Sherry had to make a decision, so he honored Lily’s wishes and put the gentleman he would cause to be killed someday from his mind. “Was it to London that you were brought?”
“Yes. We stayed for a time there, then retired to the country. It seemed that he was less interested in me when we were at his estate. I saw him in the company of other women and was glad of it. For a few months there was talk of an engagement, but it came to nothing. I thought I should be able tolerate my life there, such life as it was, then he informed me of his wish to make me available to others. He liked watching, you see, and had discovered it when he gave me over to the gentleman in Paris.
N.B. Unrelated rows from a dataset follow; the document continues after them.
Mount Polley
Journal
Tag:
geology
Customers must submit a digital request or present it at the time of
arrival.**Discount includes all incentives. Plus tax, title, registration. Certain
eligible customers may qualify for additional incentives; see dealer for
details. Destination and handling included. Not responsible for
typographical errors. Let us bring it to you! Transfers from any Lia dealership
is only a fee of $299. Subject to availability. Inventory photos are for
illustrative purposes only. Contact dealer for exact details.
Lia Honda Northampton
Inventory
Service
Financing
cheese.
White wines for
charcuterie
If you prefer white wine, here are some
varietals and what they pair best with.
He was having a hunting lodge built that would serve but one purpose: it would be the setting in which I would entertain his most particular friends.”
Sherry had stroked Lily’s hair for a time, winding soft strands around his fingers, giving her respite from the effort of speaking.
“He sought my permission, if you can imagine it. It was a peculiar source of pride to him that I could be made to sanction not only my own captivity but what would be done to me once I agreed to it. I refused in the beginning, but not overlong. I deemed that too quick a surrender would have made him suspicious, while denying him might have made me a cripple.
“I left him before the lodge was completed. It was not a well-planned escape, merely taking advantage of an opportunity. I hid away in the tinker’s wagon almost as far as the next village, then found a hayrick where I could burrow. I walked west to the ocean, not south, and stole aboard a ship.”